Exclude the pictures, then restate exactly each line of the data below from the first through the line containing "left front paw: (678, 577)".

*** THE DATA ***

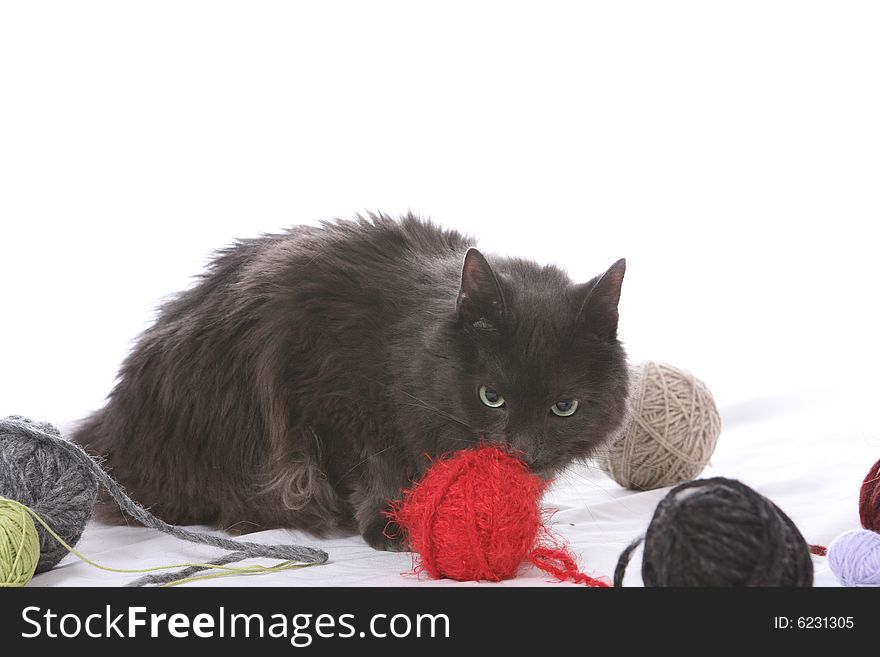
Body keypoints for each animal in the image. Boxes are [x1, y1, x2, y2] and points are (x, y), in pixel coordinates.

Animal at [72, 214, 628, 548]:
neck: (400, 342)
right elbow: (376, 472)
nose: (522, 451)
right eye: (492, 397)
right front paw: (389, 525)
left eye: (564, 408)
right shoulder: (330, 405)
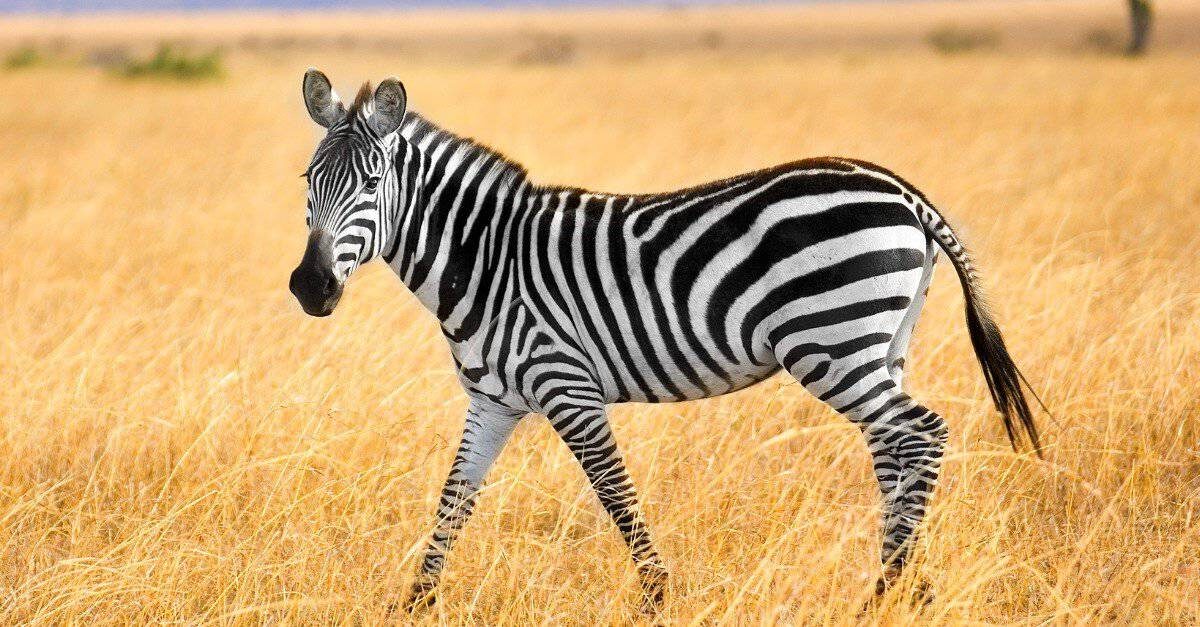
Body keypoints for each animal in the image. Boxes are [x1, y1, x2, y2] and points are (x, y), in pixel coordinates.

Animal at [289, 69, 1043, 612]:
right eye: (308, 181)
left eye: (372, 183)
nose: (309, 288)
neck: (486, 258)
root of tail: (902, 191)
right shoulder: (493, 400)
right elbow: (454, 499)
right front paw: (415, 601)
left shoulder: (567, 386)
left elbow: (614, 493)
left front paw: (657, 596)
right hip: (882, 342)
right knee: (895, 447)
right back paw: (907, 588)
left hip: (832, 343)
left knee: (920, 433)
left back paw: (887, 590)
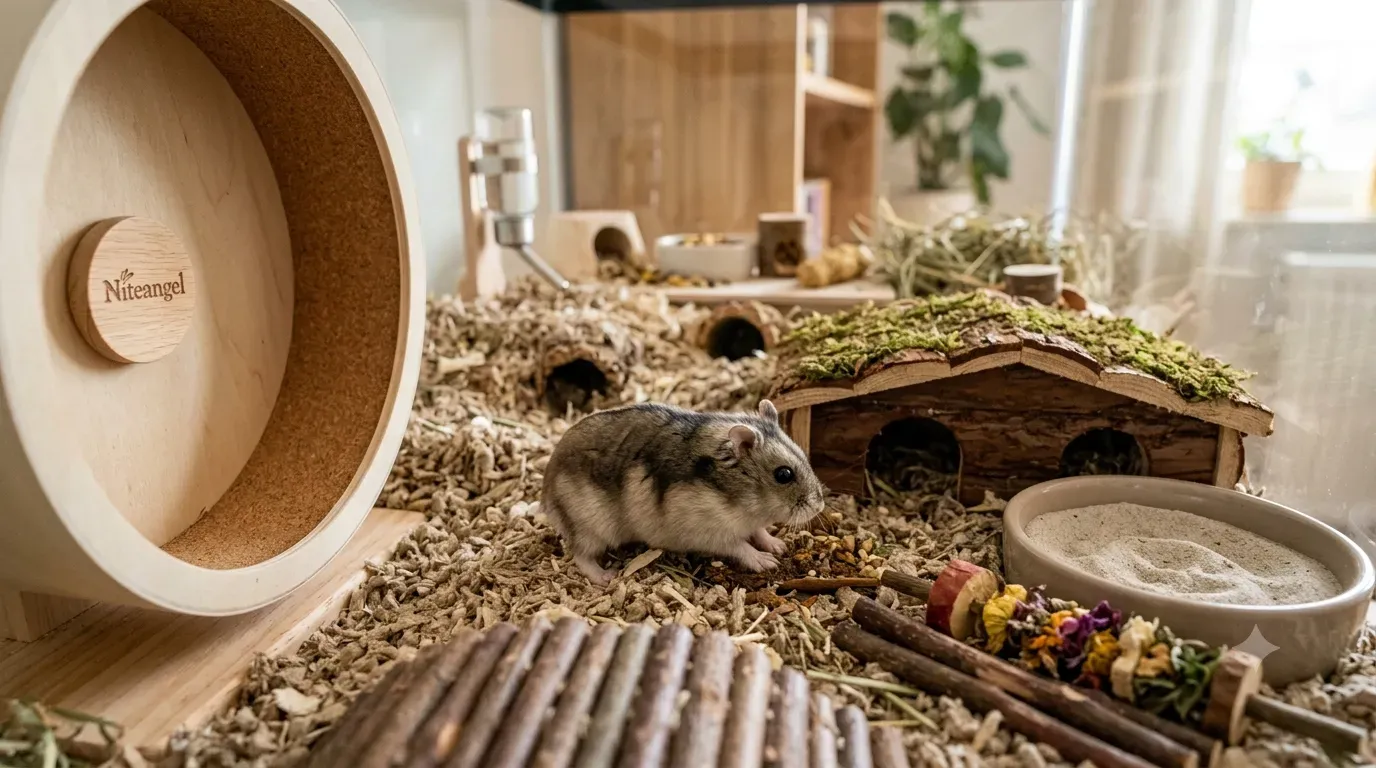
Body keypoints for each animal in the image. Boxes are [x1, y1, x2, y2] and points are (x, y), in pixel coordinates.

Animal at [541, 399, 826, 585]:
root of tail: (546, 497)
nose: (819, 506)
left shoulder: (749, 522)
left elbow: (758, 532)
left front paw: (778, 546)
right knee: (580, 554)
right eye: (784, 475)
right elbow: (740, 546)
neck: (745, 501)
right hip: (592, 527)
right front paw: (768, 561)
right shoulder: (709, 532)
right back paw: (605, 577)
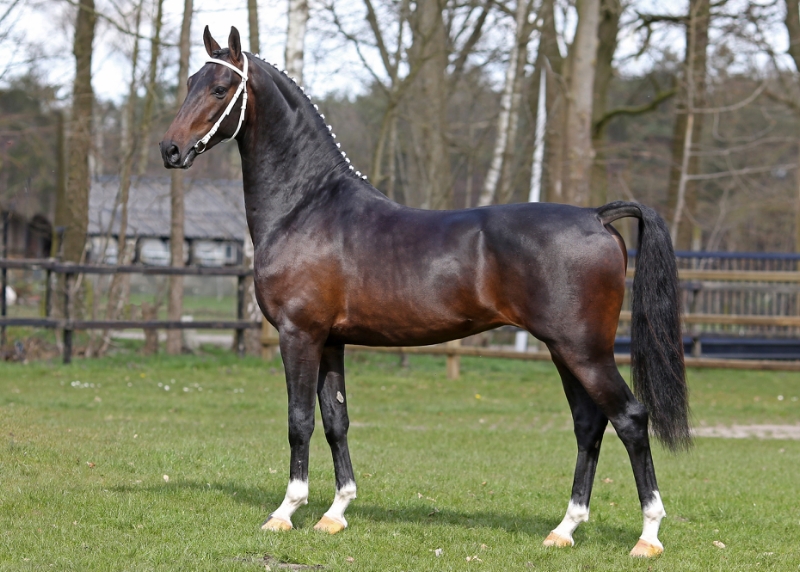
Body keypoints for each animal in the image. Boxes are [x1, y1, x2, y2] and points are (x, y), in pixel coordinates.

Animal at [159, 26, 692, 560]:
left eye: (220, 89)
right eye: (189, 82)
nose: (170, 149)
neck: (306, 206)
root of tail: (597, 216)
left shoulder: (299, 336)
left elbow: (299, 421)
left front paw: (285, 513)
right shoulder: (330, 341)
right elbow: (335, 421)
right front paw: (335, 513)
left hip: (585, 351)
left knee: (630, 418)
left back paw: (647, 536)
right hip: (566, 352)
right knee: (588, 424)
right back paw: (564, 529)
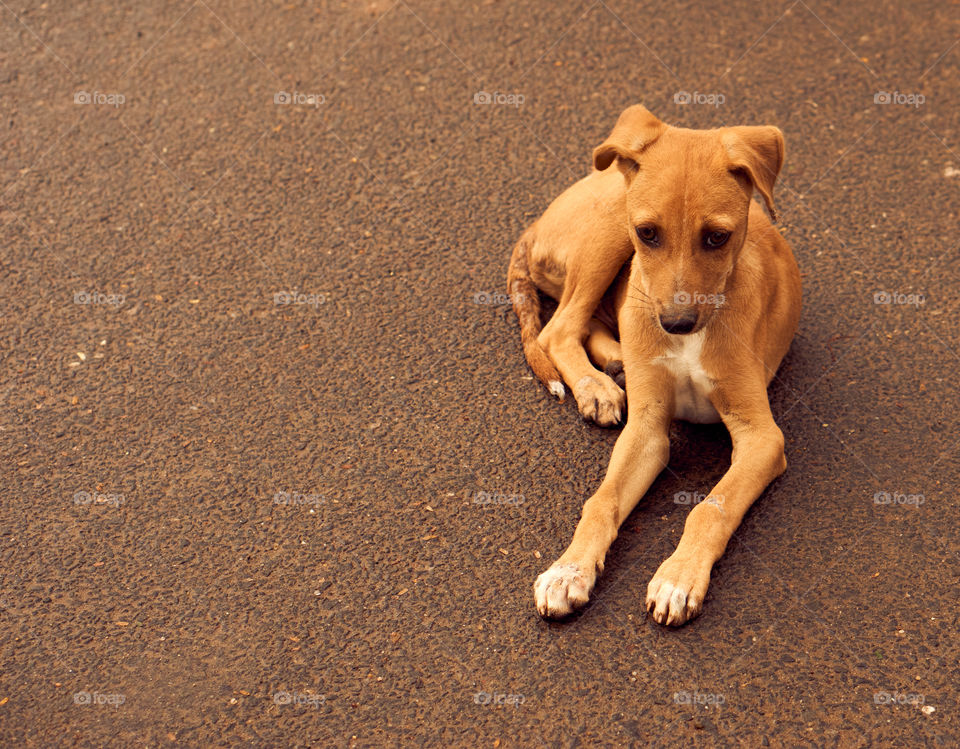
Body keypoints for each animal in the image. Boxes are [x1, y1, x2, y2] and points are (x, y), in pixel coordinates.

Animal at [510, 103, 804, 624]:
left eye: (718, 237)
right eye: (648, 233)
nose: (676, 323)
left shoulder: (762, 437)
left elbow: (711, 507)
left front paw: (678, 577)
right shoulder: (646, 429)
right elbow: (602, 501)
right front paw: (568, 570)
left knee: (582, 323)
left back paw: (612, 366)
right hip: (609, 230)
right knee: (558, 327)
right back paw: (596, 386)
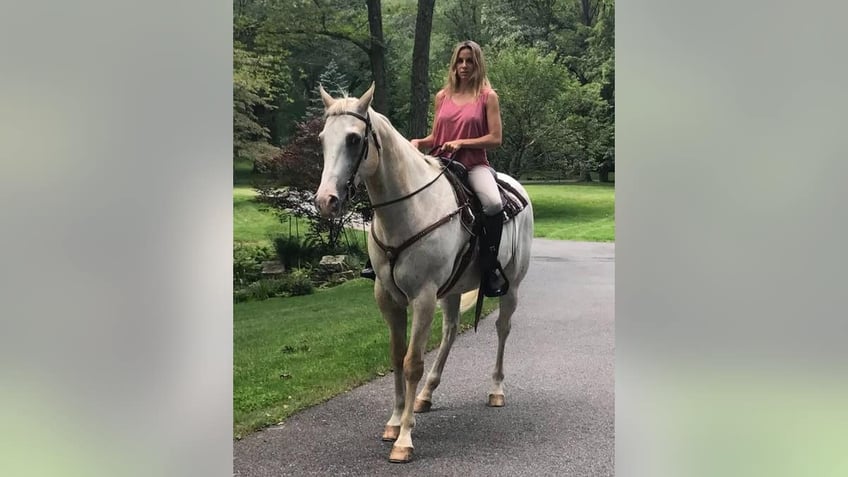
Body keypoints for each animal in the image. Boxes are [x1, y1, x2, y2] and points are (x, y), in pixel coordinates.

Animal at [314, 82, 532, 462]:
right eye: (323, 138)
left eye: (354, 139)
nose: (325, 200)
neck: (408, 210)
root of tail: (517, 190)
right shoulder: (388, 298)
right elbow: (396, 357)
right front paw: (395, 420)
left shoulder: (423, 297)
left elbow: (412, 361)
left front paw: (404, 439)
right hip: (453, 290)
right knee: (450, 333)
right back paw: (426, 395)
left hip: (512, 287)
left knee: (502, 329)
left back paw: (496, 389)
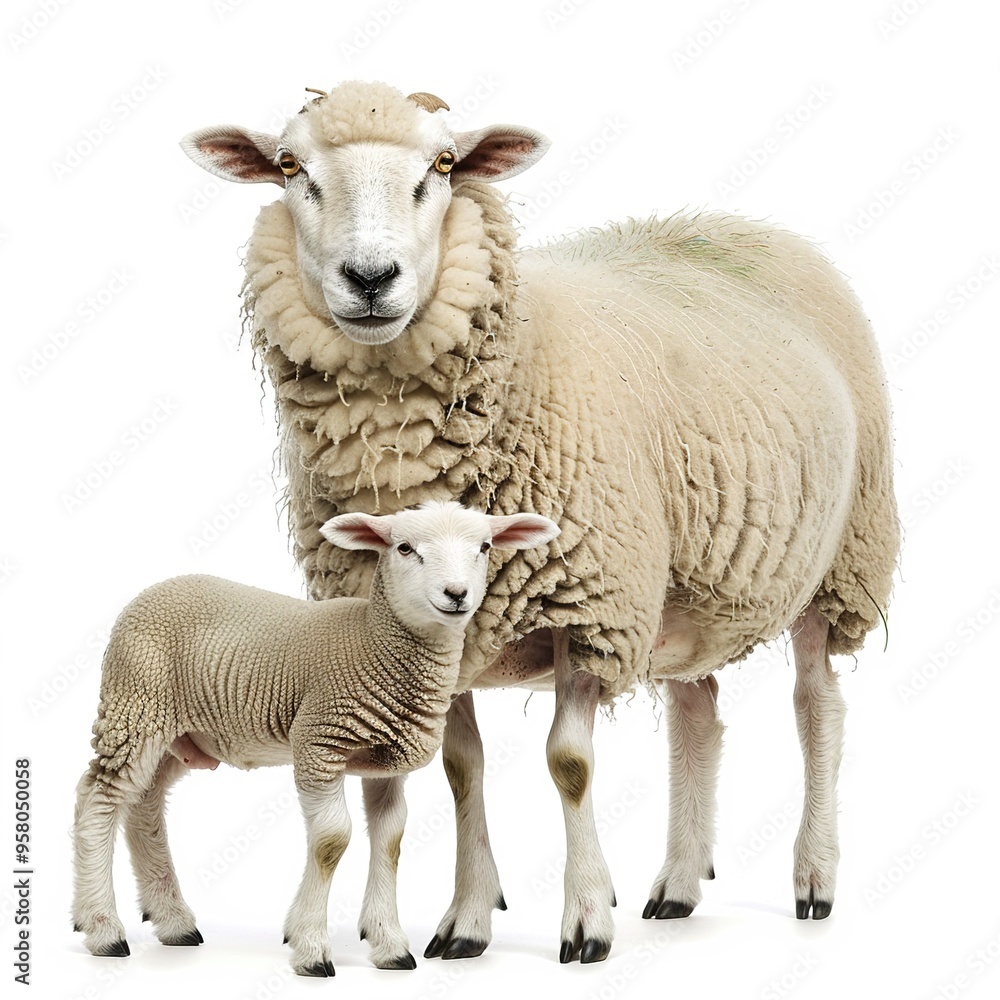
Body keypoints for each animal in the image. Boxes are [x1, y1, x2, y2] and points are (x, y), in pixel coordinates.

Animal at [71, 501, 560, 976]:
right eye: (403, 548)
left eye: (484, 547)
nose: (456, 594)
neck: (373, 643)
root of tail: (154, 589)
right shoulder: (318, 741)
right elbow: (331, 840)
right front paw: (309, 947)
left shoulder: (386, 763)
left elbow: (391, 841)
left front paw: (388, 945)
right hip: (134, 707)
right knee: (98, 798)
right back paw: (103, 928)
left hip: (179, 734)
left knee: (144, 803)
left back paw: (172, 920)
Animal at [181, 80, 900, 964]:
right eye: (290, 168)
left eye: (442, 166)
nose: (371, 277)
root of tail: (745, 223)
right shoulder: (432, 633)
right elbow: (461, 767)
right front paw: (466, 918)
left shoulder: (590, 610)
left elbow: (569, 765)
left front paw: (586, 918)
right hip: (682, 587)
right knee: (697, 712)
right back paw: (679, 883)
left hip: (841, 559)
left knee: (816, 706)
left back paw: (813, 876)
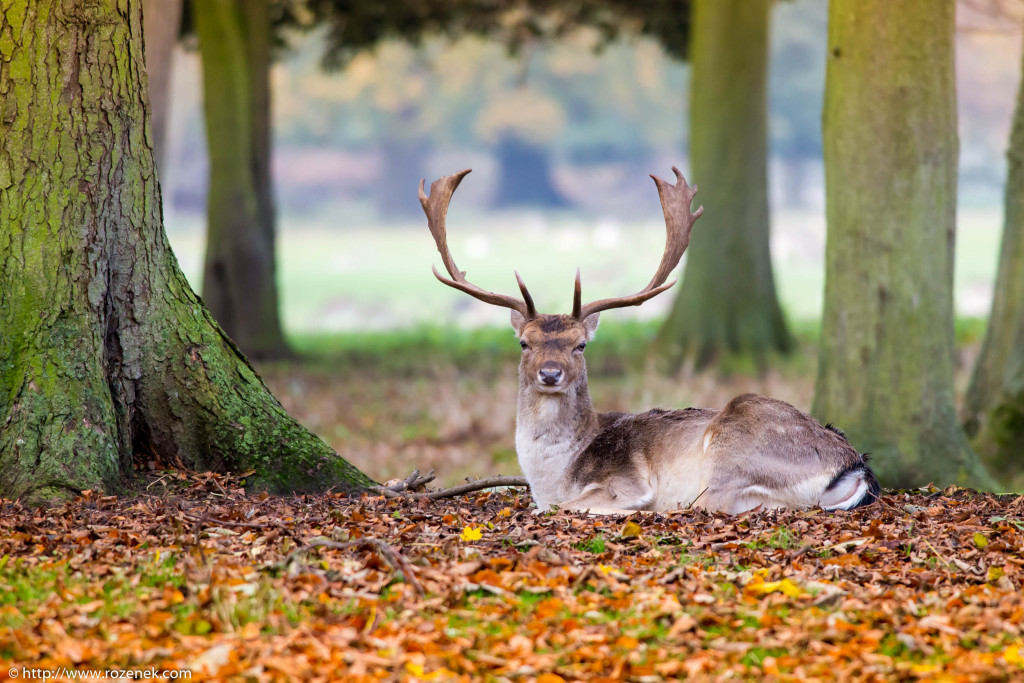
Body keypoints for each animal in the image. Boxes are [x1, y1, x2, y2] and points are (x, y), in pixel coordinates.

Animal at [417, 167, 880, 516]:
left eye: (580, 344)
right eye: (524, 343)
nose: (550, 374)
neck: (554, 475)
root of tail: (854, 465)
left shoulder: (624, 481)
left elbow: (567, 507)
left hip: (732, 451)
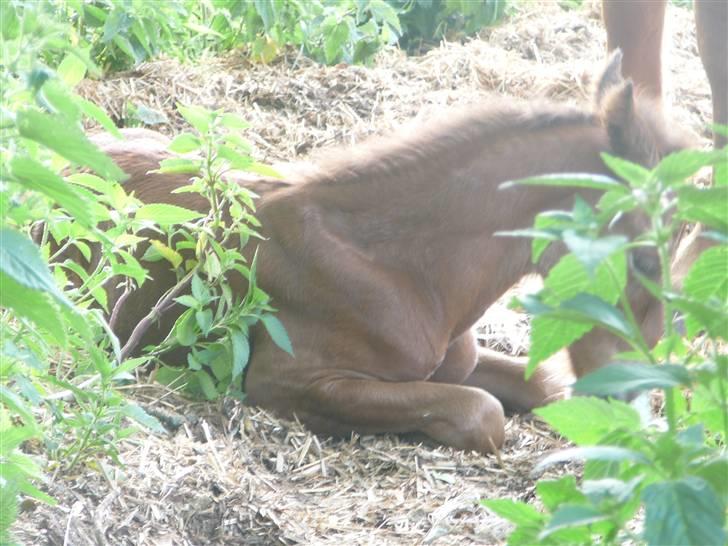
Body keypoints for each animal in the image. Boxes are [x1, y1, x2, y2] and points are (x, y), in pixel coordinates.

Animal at [88, 52, 692, 450]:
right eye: (643, 259)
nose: (633, 405)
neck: (401, 269)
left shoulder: (455, 360)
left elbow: (542, 382)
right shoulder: (289, 380)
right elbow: (484, 414)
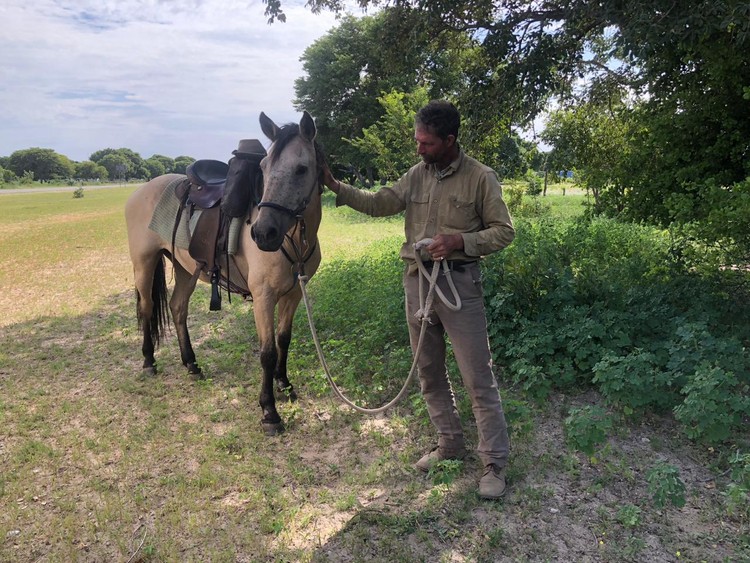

*** End of THE DATA ***

SOLUTION ::
Body keypoints for each animal in the image. Boxes are [x1, y1, x2, y2] and points are (x, y), in pixel coordinates.

Animal at [72, 214, 628, 548]:
neck: (400, 342)
right elbow: (376, 472)
nose: (522, 451)
right eye: (492, 397)
right front paw: (389, 525)
left eye: (564, 408)
right shoulder: (330, 405)
Body keypoints for each animal in the image. Boxes are [x1, y1, x2, y2] and points are (x, y), in pixel coordinates.

Animal at [289, 69, 1043, 612]:
right eye: (308, 181)
left eye: (372, 183)
nose: (309, 288)
neck: (486, 258)
root of tail: (902, 191)
right shoulder: (493, 400)
right elbow: (454, 499)
right front paw: (415, 601)
left shoulder: (567, 386)
left elbow: (614, 493)
left front paw: (657, 596)
right hip: (882, 342)
right knee: (895, 447)
right back paw: (907, 588)
left hip: (832, 343)
left knee: (920, 433)
left back paw: (887, 590)
Body keypoints for each animal in the image. Boxes are [x1, y1, x2, y2] and points are (x, y), in pixel coordinates.

Animal at [541, 399, 826, 585]:
root of tail: (546, 497)
nose: (819, 506)
left shoulder: (749, 522)
left elbow: (758, 532)
left front paw: (778, 546)
right knee: (580, 554)
right eye: (784, 475)
right elbow: (740, 546)
neck: (745, 501)
right hip: (592, 527)
right front paw: (768, 561)
right shoulder: (709, 532)
right back paw: (605, 577)
Body keypoints for each animal in the image. Boxes are [x1, y1, x2, y2] and points are (x, y), in pixel coordinates.

Animal at [159, 26, 692, 560]:
left eye: (220, 89)
right eye: (189, 82)
nose: (170, 149)
neck: (306, 206)
root of tail: (597, 216)
left shoulder: (299, 336)
left elbow: (299, 421)
left front paw: (285, 513)
right shoulder: (330, 341)
right elbow: (335, 421)
right front paw: (335, 513)
left hip: (585, 351)
left knee: (630, 418)
left back paw: (647, 536)
right hip: (566, 352)
right knee: (588, 424)
right back paw: (564, 529)
Body keypoints for each animal in the image. Boxes are [x1, y1, x2, y2] and points are (x, y), in pixel coordinates.

Animal at [510, 103, 804, 624]:
left eye: (718, 237)
right eye: (648, 233)
nose: (676, 323)
left shoulder: (762, 437)
left elbow: (711, 507)
left front paw: (678, 577)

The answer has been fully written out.